EXERCISE BRIEF:
Gather every line of the entries that contains the word "même". Case matters.

══ SOURCE DATA

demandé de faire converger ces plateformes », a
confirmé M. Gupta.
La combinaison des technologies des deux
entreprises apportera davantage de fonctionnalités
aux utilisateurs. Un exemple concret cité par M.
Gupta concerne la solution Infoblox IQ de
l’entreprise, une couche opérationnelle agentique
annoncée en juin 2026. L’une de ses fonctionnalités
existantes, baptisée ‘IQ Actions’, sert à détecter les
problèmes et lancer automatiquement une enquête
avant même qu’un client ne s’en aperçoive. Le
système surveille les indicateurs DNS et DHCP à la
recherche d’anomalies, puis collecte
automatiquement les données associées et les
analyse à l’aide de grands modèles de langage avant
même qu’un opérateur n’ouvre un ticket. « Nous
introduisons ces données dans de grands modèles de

════

ANSWER TO THIS TASK:
avant même qu’un client ne s’en aperçoive. Le
même qu’un opérateur n’ouvre un ticket. « Nous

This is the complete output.